I'm having some troubles with the session timeout in a PHP application, I suspect the timeout is given by code but I prefer checking the infrastructure first. The application I'm running is pure PHP 5.6 on Apache behind a classic LB in AWS. Devs told me that they don't manipulate the session cookie in the code so I checked my apache2/php.ini file. This is the one:
[Session]
session.save_handler = files
session.use_strict_mode = 0
session.use_cookies = 1
session.cookie_secure = On
session.use_only_cookies = 1
session.name = PHPSESSID
session.auto_start = 0
session.cookie_lifetime = 0
session.cookie_path = /
session.cookie_domain =
session.cookie_httponly = 1
session.serialize_handler = php
session.gc_probability = 0
session.gc_divisor = 1000
session.gc_maxlifetime = 2400
session.referer_check =
session.cache_limiter = nocache
session.cache_expire = 180
session.use_trans_sid = 0
session.hash_function = 0
session.hash_bits_per_character = 5
url_rewriter.tags = "a=href,area=href,frame=src,input=src,form=fakeentry"
This is the main [PHP] section just in case:
[PHP]
engine = On
short_open_tag = On
asp_tags = Off
precision = 14
output_buffering = 4096
zlib.output_compression = Off
implicit_flush = Off
unserialize_callback_func =
serialize_precision = 17
disable_functions = pcntl_alarm,pcntl_fork,pcntl_waitpid,pcntl_wait,pcntl_wifexited,pcntl_wifstopped,pcntl_wifsignaled,pcntl_wexitstatus,pcntl_wtermsig,pcntl_wstopsig,pcntl_signal,pcntl_signal_dispatch,pcntl_get_last_error,pcntl_strerror,pcntl_sigprocmask,pcntl_sigwaitinfo,pcntl_sigtimedwait,pcntl_exec,pcntl_getpriority,pcntl_setpriority,
disable_classes =
zend.enable_gc = On
expose_php = Off
max_execution_time = 30
max_input_time = 60
memory_limit = 128M
error_reporting = E_ALL
display_errors = On
display_startup_errors = Off
log_errors = On
log_errors_max_len = 1024
ignore_repeated_errors = Off
ignore_repeated_source = Off
report_memleaks = On
track_errors = Off
html_errors = On
variables_order = "GPCS"
request_order = "GP"
register_argc_argv = Off
auto_globals_jit = On
post_max_size = 800M
auto_prepend_file =
auto_append_file =
default_mimetype = "text/html"
default_charset = "UTF-8"
doc_root =
user_dir =
enable_dl = Off
file_uploads = On
upload_max_filesize = 750M
max_file_uploads = 20
allow_url_fopen = On
allow_url_include = Off
default_socket_timeout = 60
As far as I'm concerned there is absolutely nothing in the infrastructure which may impose a timeout. Am I right?
I've checked also the cookies on my browser and I'm receiving these parameters:
AWSELB
PHPSESSID
Both cookies have this in Expires / Max Age –> 1969-12-31T23:59:59.000Z
Do I have to check something else?

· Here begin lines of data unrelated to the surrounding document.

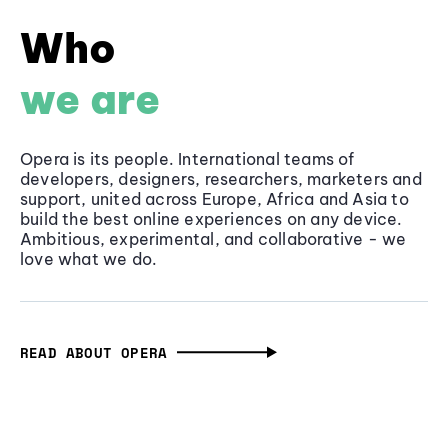
Who
we are
Opera is its people. International teams of
developers, designers, researchers, marketers and
support, united across Europe, Africa and Asia to
build the best online experiences on any device.
Ambitious, experimental, and collaborative - we
love what we do.
READ ABOUT OPERA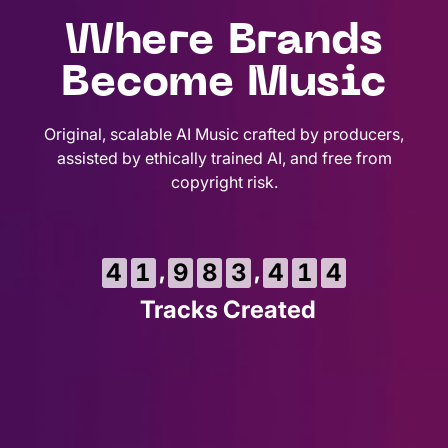
Where Brands
Become Music
Original, scalable AI Music crafted by producers,
assisted by ethically trained AI, and free from
copyright risk.
6
,
,
4
1
9
8
3
4
1
5
Tracks Created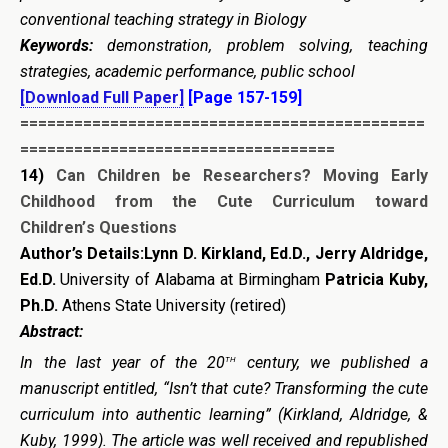
conventional teaching strategy in Biology
Keywords:
demonstration, problem solving, teaching
strategies, academic performance, public school
[Download Full Paper]
[Page 157-159]
=============================================
===================================
14)
Can Children be Researchers? Moving Early
Childhood from the Cute Curriculum toward
Children’
s Questions
Author’s Details:Lynn D. Kirkland, Ed.D., Jerry Aldridge,
Ed.D.
University of Alabama at Birmingham
Patricia Kuby,
Ph.D.
Athens State University (retired)
Abstract:
th
In the last year of the 20
century, we published a
manuscript entitled, “Isn’t that cute? Transforming the cute
curriculum into authentic learning” (Kirkland, Aldridge, &
Kuby, 1999). The article was well received and republished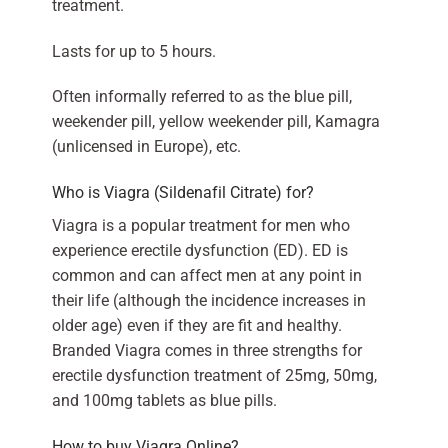
treatment.
Lasts for up to 5 hours.
Often informally referred to as the blue pill,
weekender pill, yellow weekender pill, Kamagra
(unlicensed in Europe), etc.
Who is Viagra (Sildenafil Citrate) for?
Viagra is a popular treatment for men who
experience erectile dysfunction (ED). ED is
common and can affect men at any point in
their life (although the incidence increases in
older age) even if they are fit and healthy.
Branded Viagra comes in three strengths for
erectile dysfunction treatment of 25mg, 50mg,
and 100mg tablets as blue pills.
How to buy Viagra Online?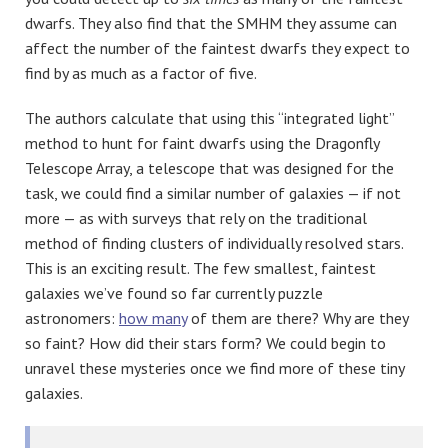
dwarfs. They also find that the SMHM they assume can
affect the number of the faintest dwarfs they expect to
find by as much as a factor of five.
The authors calculate that using this “integrated light”
method to hunt for faint dwarfs using the Dragonfly
Telescope Array, a telescope that was designed for the
task, we could find a similar number of galaxies — if not
more — as with surveys that rely on the traditional
method of finding clusters of individually resolved stars.
This is an exciting result. The few smallest, faintest
galaxies we’ve found so far currently puzzle
astronomers:
how many
of them are there? Why are they
so faint? How did their stars form? We could begin to
unravel these mysteries once we find more of these tiny
galaxies.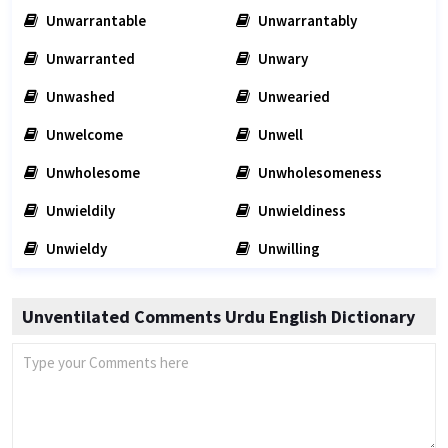
Unwarrantable
Unwarrantably
Unwarranted
Unwary
Unwashed
Unwearied
Unwelcome
Unwell
Unwholesome
Unwholesomeness
Unwieldily
Unwieldiness
Unwieldy
Unwilling
Unventilated Comments Urdu English Dictionary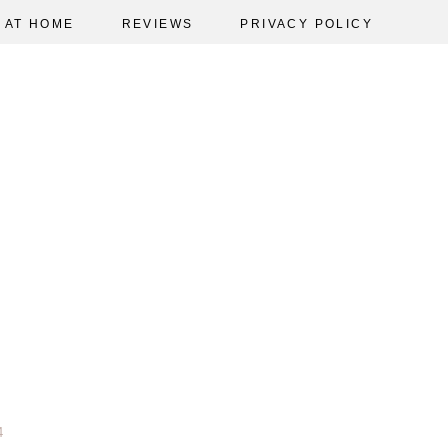
AT HOME
REVIEWS
PRIVACY POLICY
4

Any clues?
Thanks in advance..
Best Answer
Gotcha! Apparently there is a cron.d file named php, which essentially is a dash script (/bin/sh) that executes every 30 minutes and clean the php sessions, this script evaluates both apache2 and cli configs so, by modifying both values on GC max lifetime that did the trick.